Ternyata menjadi orang punya segalanya itu tidak menyenangkan sama sekali, keluarganya bukan segalanya tapi tidak ada kebahagiaan sama sekali. Hanya perlakuan yang saling menjatuhkan satu sama lain.
***
Lexi menatap rekaman yang ada didepannya dengan emosi yang begitu besar, walaupun rasa bencinya pada perempuan itu masih sangat besar tetapi ia tidak menerima melihatnya ditampar oleh ayah kandungnya sendiri.

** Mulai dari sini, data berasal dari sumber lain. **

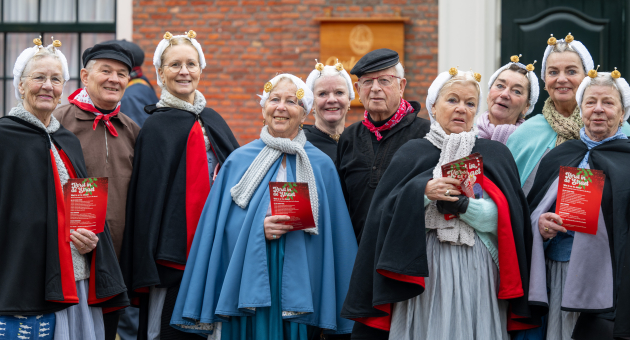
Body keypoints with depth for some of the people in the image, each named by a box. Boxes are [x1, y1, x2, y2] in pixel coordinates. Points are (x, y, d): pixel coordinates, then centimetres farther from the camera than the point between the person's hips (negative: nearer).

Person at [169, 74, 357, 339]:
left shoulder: (321, 166, 7)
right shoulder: (239, 162, 6)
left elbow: (331, 236, 6)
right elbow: (219, 229, 5)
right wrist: (259, 230, -13)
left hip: (300, 287, 1)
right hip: (247, 286, 0)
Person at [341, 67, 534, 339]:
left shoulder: (495, 155, 11)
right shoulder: (411, 154, 9)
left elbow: (502, 220, -2)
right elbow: (386, 214, 0)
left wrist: (461, 204, -16)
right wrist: (421, 192, -16)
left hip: (476, 277, 1)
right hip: (424, 275, 0)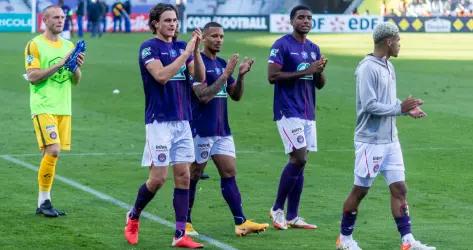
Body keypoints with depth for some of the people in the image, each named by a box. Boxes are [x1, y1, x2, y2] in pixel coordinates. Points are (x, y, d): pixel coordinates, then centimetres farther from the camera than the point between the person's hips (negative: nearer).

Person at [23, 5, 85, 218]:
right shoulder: (35, 45, -4)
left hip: (63, 108, 6)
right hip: (43, 107, -6)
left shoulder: (69, 46, 14)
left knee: (52, 153, 5)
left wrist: (77, 67, -5)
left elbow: (75, 81, 16)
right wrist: (59, 64, -18)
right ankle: (44, 201, -7)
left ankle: (43, 202, 11)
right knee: (52, 150, -17)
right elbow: (32, 77, -13)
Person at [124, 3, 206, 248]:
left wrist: (196, 49, -10)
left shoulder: (182, 46, 11)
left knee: (183, 176, 1)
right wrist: (186, 52, -20)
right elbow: (161, 75, -22)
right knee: (158, 177, -6)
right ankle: (133, 216, 20)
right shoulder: (149, 47, -7)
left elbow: (200, 76, 3)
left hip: (183, 121, 6)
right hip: (159, 121, -6)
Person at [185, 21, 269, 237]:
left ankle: (241, 223, -2)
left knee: (229, 173, 1)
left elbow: (236, 96, 14)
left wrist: (241, 75, -3)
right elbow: (203, 96, -20)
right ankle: (185, 223, 12)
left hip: (222, 130, 7)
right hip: (201, 130, -7)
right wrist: (225, 75, -21)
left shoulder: (222, 64, 12)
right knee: (194, 176, 2)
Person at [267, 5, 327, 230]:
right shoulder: (282, 45, -7)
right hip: (288, 112, -7)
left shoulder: (314, 49, 14)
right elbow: (272, 76, -15)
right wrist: (304, 72, -18)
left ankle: (292, 216, 9)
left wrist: (320, 71, -6)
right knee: (299, 158, -15)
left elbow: (319, 84, 17)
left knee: (300, 161, 6)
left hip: (308, 113, 7)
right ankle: (277, 209, -1)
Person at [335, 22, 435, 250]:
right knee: (360, 190, 3)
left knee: (399, 188, 2)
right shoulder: (368, 68, -17)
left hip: (390, 140, 8)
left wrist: (407, 109, 4)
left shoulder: (388, 67, 12)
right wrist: (400, 108, -19)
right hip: (370, 141, -8)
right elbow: (370, 105, -22)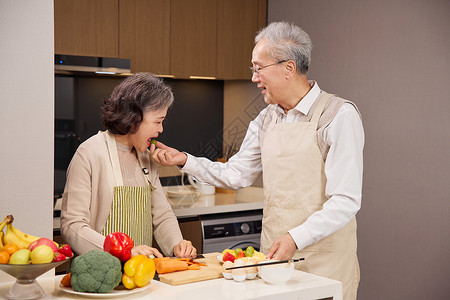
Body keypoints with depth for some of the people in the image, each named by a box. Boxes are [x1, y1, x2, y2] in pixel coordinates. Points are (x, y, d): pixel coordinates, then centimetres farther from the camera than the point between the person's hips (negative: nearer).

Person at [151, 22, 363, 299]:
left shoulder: (339, 115, -12)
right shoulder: (266, 120, 9)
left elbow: (345, 201, -18)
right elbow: (236, 175, 17)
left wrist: (297, 238, -25)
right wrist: (185, 161, 8)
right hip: (274, 255, 6)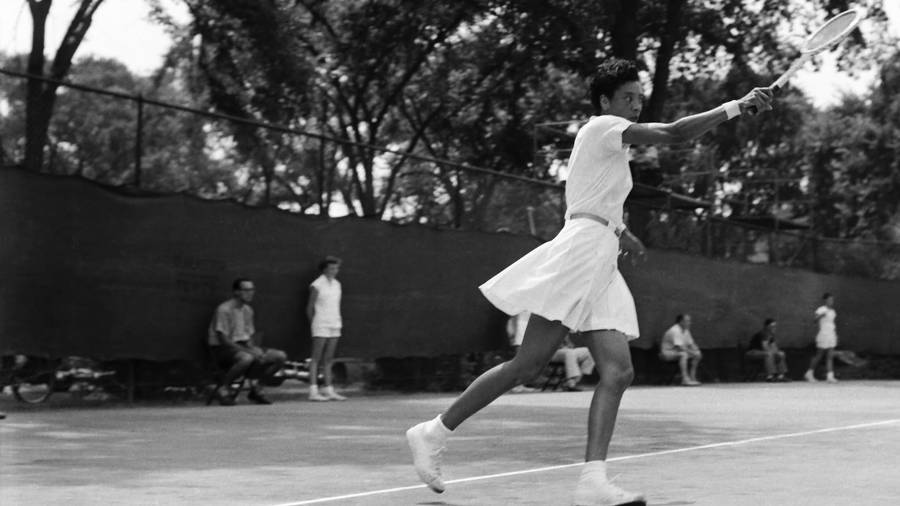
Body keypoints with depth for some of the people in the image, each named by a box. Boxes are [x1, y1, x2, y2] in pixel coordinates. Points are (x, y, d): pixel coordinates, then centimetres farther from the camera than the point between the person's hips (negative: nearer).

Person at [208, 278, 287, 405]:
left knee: (280, 356, -6)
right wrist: (249, 351, -23)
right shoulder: (224, 309, -14)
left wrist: (254, 348, -9)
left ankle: (255, 389, 5)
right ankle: (224, 389, -18)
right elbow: (223, 339, -18)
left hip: (243, 347, 8)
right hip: (222, 349, -8)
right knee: (247, 358, -41)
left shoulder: (248, 310, 12)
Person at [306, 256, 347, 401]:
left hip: (334, 325, 6)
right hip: (321, 325, -6)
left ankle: (329, 390, 7)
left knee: (328, 359, 7)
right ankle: (313, 391, -7)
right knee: (316, 358, -6)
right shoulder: (317, 285, -7)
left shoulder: (337, 284, 12)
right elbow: (310, 307, -2)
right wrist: (315, 323, 3)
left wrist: (339, 321, 11)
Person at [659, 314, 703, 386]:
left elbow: (691, 344, 14)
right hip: (667, 352, -10)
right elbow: (680, 347, -30)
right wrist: (692, 352, -26)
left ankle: (692, 377, -3)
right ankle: (685, 379, -39)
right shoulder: (675, 331, -23)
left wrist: (697, 350, -7)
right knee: (683, 354, -37)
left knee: (698, 354, 0)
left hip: (677, 351, 10)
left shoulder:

Ayah macam apa dia? Dimana-mana semua ayah akan menjaga putrinya dengan baik menjadikan mereka Ratu dalam istana megah yang ia bangun sejak dulu, tapi ini?
"Project terbaru kita dengan perusahaan Jespara apa?" tanyanya dengan emosi tertahan.
"Pembangunan vila di daerah Bogor, itu baru saja disetujui kemarin, Tuan."
"Tarik kembali dan bayar dendanya." ujarnya final, meninggalkan sekertarisnya sendirian di dalam ruangan itu dan Lexi berjalan keluar menuju mobilnya.
"Say-"
"Tidak perlu, saya ingin menyetir sendiri."
Dengan amarah yang begitu besar, ia mengendarai mobilnya dengan cepat.
Kalau saja Lexi bisa mengulang waktu, maka ia lebih menyukai Herlena yang dulu tidak terlibat banyak hal didunia luar sayangnya semuanya sudah berbeda. Dunia mengubah Herlena menjadi perempuan yang berbeda, sangat berbanding terbalik dengan sikapnya yang dulu.